Um Gebühren zu sparen haben wir nur einen „Antrag auf Ausstellung eines Carnet A.T.A und auf Abschluss einer Kautionsversicherung“ für alle 5 Pferde zusammen gestellt. Diesem Antrag haben wir folgende Unterlagen hinzugefügt:

·        Die Bankbürgschaft

·        Das ausgefüllte Carnet:  Im Carnet selbst mussten wir den von uns geschätzten Zeitwert unserer Pferde, Sättel und Zubehör angegeben. Unter „Beabsichtigte Verwendung der Waren“ haben wir „Sport/Freizeit“ eingetragen.
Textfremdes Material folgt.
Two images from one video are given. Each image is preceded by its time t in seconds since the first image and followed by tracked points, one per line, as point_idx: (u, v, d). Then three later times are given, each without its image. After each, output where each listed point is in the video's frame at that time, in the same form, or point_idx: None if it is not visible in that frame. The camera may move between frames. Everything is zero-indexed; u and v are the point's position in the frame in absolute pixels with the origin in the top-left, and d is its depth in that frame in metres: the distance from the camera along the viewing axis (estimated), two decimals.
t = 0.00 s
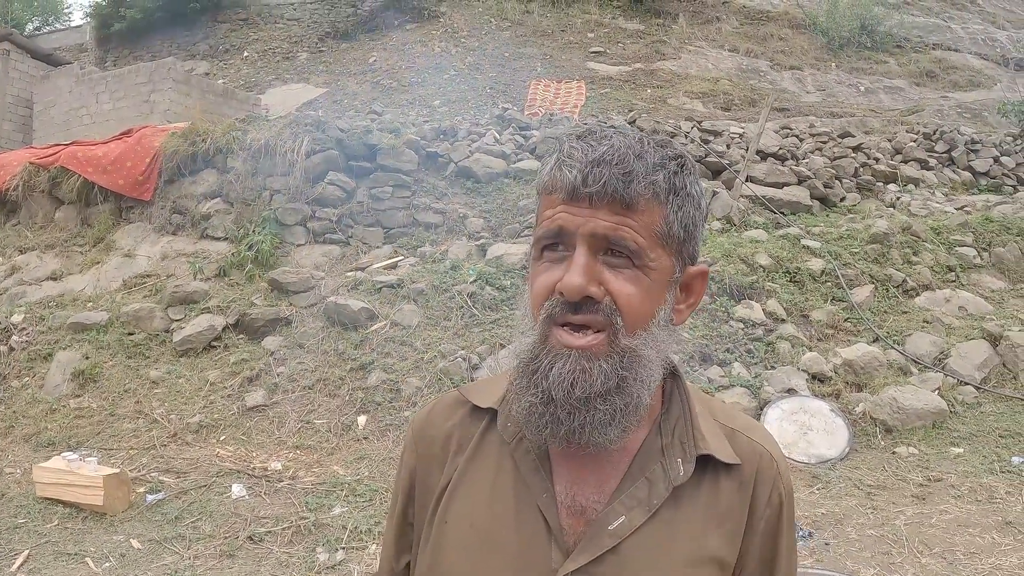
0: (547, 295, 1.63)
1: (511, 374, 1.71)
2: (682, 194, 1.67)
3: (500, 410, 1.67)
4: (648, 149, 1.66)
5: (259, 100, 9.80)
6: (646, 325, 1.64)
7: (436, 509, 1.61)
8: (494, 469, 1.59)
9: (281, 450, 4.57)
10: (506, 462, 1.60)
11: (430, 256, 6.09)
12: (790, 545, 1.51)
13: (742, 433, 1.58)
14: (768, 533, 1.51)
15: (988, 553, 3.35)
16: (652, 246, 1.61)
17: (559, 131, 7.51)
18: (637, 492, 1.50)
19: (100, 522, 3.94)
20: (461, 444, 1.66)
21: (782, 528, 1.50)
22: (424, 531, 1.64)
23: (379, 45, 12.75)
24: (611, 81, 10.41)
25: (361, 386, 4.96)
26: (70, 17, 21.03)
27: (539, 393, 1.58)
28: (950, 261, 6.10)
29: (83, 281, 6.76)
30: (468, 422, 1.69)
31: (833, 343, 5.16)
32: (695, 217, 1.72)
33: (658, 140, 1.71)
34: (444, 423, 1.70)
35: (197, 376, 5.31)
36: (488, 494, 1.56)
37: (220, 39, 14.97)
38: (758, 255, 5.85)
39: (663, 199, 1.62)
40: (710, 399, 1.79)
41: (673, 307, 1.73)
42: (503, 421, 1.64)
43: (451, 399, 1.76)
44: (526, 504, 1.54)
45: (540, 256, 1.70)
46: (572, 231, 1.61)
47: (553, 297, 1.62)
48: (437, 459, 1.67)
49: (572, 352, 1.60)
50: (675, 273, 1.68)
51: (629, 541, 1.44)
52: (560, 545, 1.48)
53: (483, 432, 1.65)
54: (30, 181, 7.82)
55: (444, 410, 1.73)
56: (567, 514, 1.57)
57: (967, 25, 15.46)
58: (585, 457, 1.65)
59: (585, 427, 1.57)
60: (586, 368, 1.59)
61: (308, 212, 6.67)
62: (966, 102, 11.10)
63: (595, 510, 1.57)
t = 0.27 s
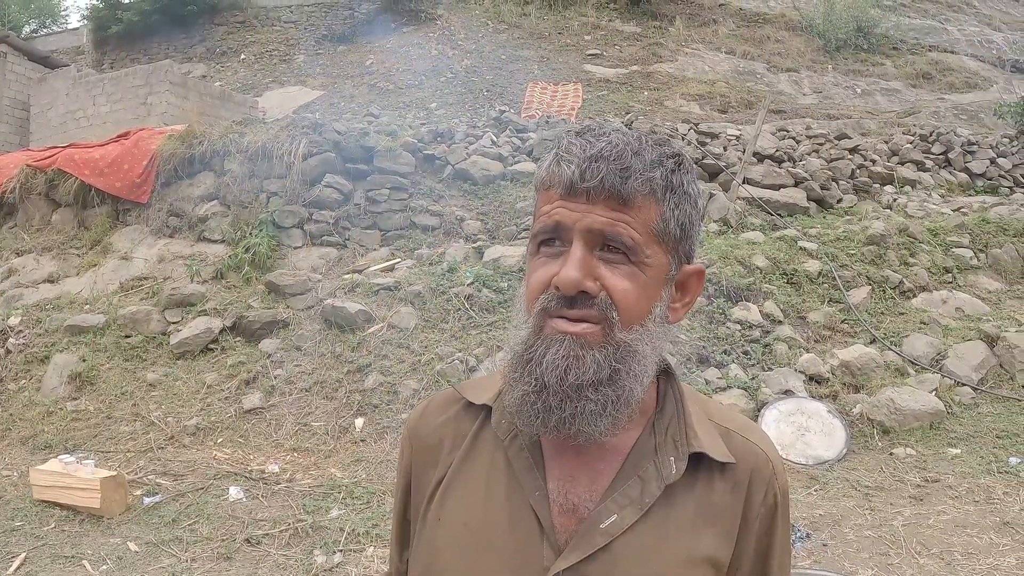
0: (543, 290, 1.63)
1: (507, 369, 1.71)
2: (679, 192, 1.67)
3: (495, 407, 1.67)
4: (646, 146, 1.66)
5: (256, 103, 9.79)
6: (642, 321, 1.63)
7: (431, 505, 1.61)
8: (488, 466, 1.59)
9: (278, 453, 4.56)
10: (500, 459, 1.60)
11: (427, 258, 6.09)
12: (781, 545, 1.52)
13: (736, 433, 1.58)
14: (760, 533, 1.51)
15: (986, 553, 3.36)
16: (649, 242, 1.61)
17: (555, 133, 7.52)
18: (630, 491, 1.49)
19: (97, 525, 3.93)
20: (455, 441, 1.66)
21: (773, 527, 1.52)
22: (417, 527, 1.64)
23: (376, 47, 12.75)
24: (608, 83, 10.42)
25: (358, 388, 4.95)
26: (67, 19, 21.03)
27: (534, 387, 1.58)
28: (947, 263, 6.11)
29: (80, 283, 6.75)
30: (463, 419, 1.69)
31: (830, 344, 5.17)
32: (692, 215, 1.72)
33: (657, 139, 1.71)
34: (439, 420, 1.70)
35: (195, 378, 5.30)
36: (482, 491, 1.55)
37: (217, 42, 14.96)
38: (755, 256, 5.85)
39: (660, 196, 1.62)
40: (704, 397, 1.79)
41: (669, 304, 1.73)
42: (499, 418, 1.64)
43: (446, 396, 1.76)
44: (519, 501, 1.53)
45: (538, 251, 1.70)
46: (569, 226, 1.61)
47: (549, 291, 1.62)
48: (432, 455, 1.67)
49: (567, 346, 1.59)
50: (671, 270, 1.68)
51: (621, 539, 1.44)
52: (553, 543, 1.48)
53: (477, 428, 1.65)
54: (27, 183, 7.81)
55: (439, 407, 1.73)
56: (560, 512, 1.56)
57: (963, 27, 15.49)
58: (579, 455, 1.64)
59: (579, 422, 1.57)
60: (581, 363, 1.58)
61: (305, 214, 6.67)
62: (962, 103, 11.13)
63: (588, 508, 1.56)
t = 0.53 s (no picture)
0: (541, 292, 1.63)
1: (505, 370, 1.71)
2: (674, 195, 1.67)
3: (493, 408, 1.67)
4: (641, 149, 1.67)
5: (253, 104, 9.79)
6: (638, 321, 1.63)
7: (430, 505, 1.61)
8: (487, 466, 1.59)
9: (276, 454, 4.56)
10: (499, 459, 1.60)
11: (424, 260, 6.10)
12: (777, 544, 1.52)
13: (732, 433, 1.58)
14: (756, 532, 1.52)
15: (983, 553, 3.37)
16: (645, 244, 1.61)
17: (552, 135, 7.52)
18: (627, 491, 1.49)
19: (94, 528, 3.92)
20: (455, 442, 1.65)
21: (770, 527, 1.52)
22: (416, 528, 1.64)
23: (373, 49, 12.75)
24: (605, 85, 10.43)
25: (355, 390, 4.95)
26: (63, 20, 20.99)
27: (532, 387, 1.58)
28: (943, 264, 6.12)
29: (77, 285, 6.74)
30: (462, 419, 1.69)
31: (827, 345, 5.17)
32: (687, 218, 1.73)
33: (652, 144, 1.72)
34: (438, 421, 1.70)
35: (192, 380, 5.30)
36: (481, 491, 1.55)
37: (213, 43, 14.95)
38: (752, 258, 5.86)
39: (656, 199, 1.63)
40: (701, 397, 1.79)
41: (665, 306, 1.73)
42: (497, 419, 1.64)
43: (445, 397, 1.76)
44: (517, 501, 1.53)
45: (535, 254, 1.70)
46: (565, 228, 1.61)
47: (546, 293, 1.62)
48: (432, 456, 1.67)
49: (565, 347, 1.59)
50: (667, 271, 1.69)
51: (618, 539, 1.44)
52: (551, 542, 1.48)
53: (476, 429, 1.65)
54: (23, 185, 7.79)
55: (438, 408, 1.73)
56: (558, 513, 1.56)
57: (959, 28, 15.52)
58: (577, 455, 1.64)
59: (577, 422, 1.56)
60: (579, 363, 1.58)
61: (302, 216, 6.67)
62: (958, 104, 11.15)
63: (585, 508, 1.56)
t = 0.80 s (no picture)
0: (535, 300, 1.63)
1: (499, 378, 1.70)
2: (669, 202, 1.68)
3: (488, 417, 1.67)
4: (635, 156, 1.67)
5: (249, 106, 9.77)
6: (633, 329, 1.63)
7: (425, 513, 1.61)
8: (482, 475, 1.59)
9: (273, 457, 4.55)
10: (494, 468, 1.60)
11: (421, 262, 6.10)
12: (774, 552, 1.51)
13: (728, 441, 1.58)
14: (754, 540, 1.50)
15: (981, 554, 3.37)
16: (639, 251, 1.61)
17: (549, 136, 7.52)
18: (622, 501, 1.50)
19: (92, 531, 3.91)
20: (450, 450, 1.65)
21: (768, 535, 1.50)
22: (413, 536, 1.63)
23: (370, 50, 12.75)
24: (602, 86, 10.43)
25: (353, 393, 4.95)
26: (60, 22, 20.95)
27: (527, 396, 1.58)
28: (940, 265, 6.13)
29: (73, 288, 6.72)
30: (457, 428, 1.69)
31: (824, 346, 5.18)
32: (683, 225, 1.73)
33: (647, 150, 1.72)
34: (433, 430, 1.69)
35: (189, 383, 5.28)
36: (477, 500, 1.55)
37: (210, 45, 14.93)
38: (749, 259, 5.86)
39: (650, 206, 1.63)
40: (698, 405, 1.78)
41: (660, 313, 1.73)
42: (492, 428, 1.64)
43: (440, 405, 1.76)
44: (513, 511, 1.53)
45: (529, 262, 1.70)
46: (559, 235, 1.61)
47: (541, 301, 1.62)
48: (427, 465, 1.67)
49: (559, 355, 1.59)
50: (662, 278, 1.69)
51: (614, 548, 1.44)
52: (546, 551, 1.48)
53: (472, 438, 1.65)
54: (19, 187, 7.78)
55: (433, 416, 1.73)
56: (554, 522, 1.56)
57: (955, 29, 15.54)
58: (573, 464, 1.64)
59: (571, 429, 1.56)
60: (573, 372, 1.58)
61: (298, 218, 6.67)
62: (955, 106, 11.17)
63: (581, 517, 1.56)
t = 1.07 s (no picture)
0: (532, 312, 1.63)
1: (496, 391, 1.70)
2: (666, 212, 1.68)
3: (485, 430, 1.66)
4: (632, 164, 1.67)
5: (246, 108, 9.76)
6: (631, 341, 1.63)
7: (421, 528, 1.60)
8: (480, 489, 1.59)
9: (270, 460, 4.54)
10: (491, 482, 1.59)
11: (418, 264, 6.09)
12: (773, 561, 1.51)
13: (727, 452, 1.58)
14: (754, 551, 1.50)
15: (979, 557, 3.37)
16: (637, 263, 1.61)
17: (546, 139, 7.52)
18: (622, 514, 1.49)
19: (89, 534, 3.90)
20: (446, 463, 1.65)
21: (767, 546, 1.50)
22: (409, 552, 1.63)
23: (367, 52, 12.74)
24: (599, 88, 10.44)
25: (350, 396, 4.94)
26: (57, 23, 20.91)
27: (523, 410, 1.58)
28: (937, 267, 6.13)
29: (70, 290, 6.71)
30: (452, 441, 1.68)
31: (821, 349, 5.17)
32: (680, 235, 1.73)
33: (644, 159, 1.72)
34: (428, 444, 1.69)
35: (186, 386, 5.27)
36: (474, 514, 1.55)
37: (207, 46, 14.93)
38: (746, 261, 5.85)
39: (647, 217, 1.63)
40: (695, 416, 1.79)
41: (658, 324, 1.73)
42: (489, 441, 1.64)
43: (435, 419, 1.75)
44: (511, 526, 1.52)
45: (526, 274, 1.70)
46: (556, 247, 1.61)
47: (537, 313, 1.61)
48: (423, 478, 1.66)
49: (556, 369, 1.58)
50: (660, 289, 1.68)
51: (614, 562, 1.43)
52: (546, 565, 1.47)
53: (468, 452, 1.65)
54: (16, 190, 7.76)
55: (429, 430, 1.73)
56: (554, 536, 1.56)
57: (952, 31, 15.57)
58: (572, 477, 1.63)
59: (569, 442, 1.55)
60: (570, 385, 1.57)
61: (295, 220, 6.66)
62: (951, 108, 11.18)
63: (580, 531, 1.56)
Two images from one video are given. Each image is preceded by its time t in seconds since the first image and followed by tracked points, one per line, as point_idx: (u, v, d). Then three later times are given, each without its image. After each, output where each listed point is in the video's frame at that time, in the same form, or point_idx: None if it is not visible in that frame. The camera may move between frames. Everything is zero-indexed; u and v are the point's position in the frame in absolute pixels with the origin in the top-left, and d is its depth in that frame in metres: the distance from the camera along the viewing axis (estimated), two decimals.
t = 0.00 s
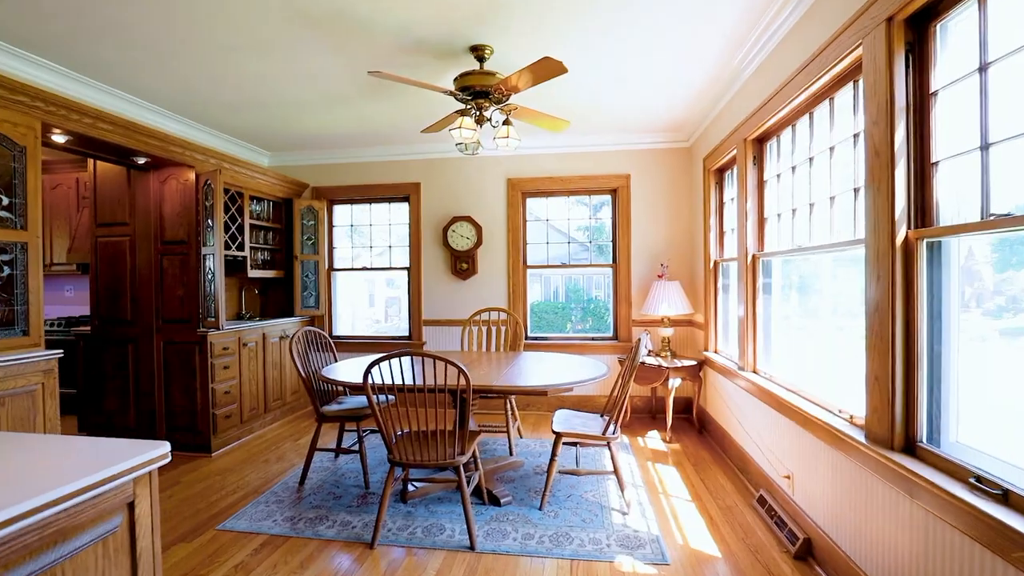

·        2 unterschriebene Kopien des Personalausweises des Antragstellers

·        je zwei Kopien von den Pferdepässen der 5 Pferde

 

Nachdem uns die Industrie- und Handelskammer das ausgestellte Carnet zurückgeschickt hat, musste einige Tage vor der Abfahrt eine „Nähmlichkeitssicherung“ durch ein deutsches Binnenzollamt erfolgen. D.h. ein Zollbeamter überprüft die Richtigkeit der im Carnet gemachten Angaben zur „Ware“. Das kann unter Umständen bedeuten, dass man mit seinem Pferd beim Zollamt „vorreiten“ muss. In unserem Fall war es aber einfacher. Nachdem ich beim zuständigen Zollamt einen „Antrag auf Durchführung einer kostenpflichtigen Amthandlung“ gestellt hatte, kam ein Zollbeamter bei unserem Stall zur Begutachtung der Pferde vorbei. Weiterhin war wichtig, dass man sich die Einfuhr und auch die Wiederausfuhr der Pferde von den inn- und ausländischen Zollstellen bescheinigen lässt. Nach Abschluss der Reise haben wir das Carnet der IHK zurückgeschickt, woraufhin wir unsere Bankbürgschaft zurückerhalten haben.

 

Das Pferd als Tier:

 

Hier benötigten wir ein EU-Gesundheitszeugnis „Equiden“ für jedes Pferd. Die Vordrucke dieses Formulars (GS500) kann man beim DVH-Fachverlag Vieh und Fleisch, Adenauerallee 176, 53113 Bonn bestellen. Möglichst kurz vor Abreise sollte das Gesundheitszeugnis vom zuständigen Amtstierarzt ausstellt werden.  Die Gebühren für den Besuch des Amtstierarztes sind je nach Länge der Anfahrt und Region und recht unterschiedlich. Das Gesundheitszeugnis hat eine Gültigkeitsdauer von nur 10 Tagen. Da unser Ritt zwei Tage länger dauerte, mussten wir uns von einem Schweizer Amts-& Export-Kontrolltierazt aus Chur  erneut eine Gesundheitsbescheinigung für die Rückreise  ausstellen lassen.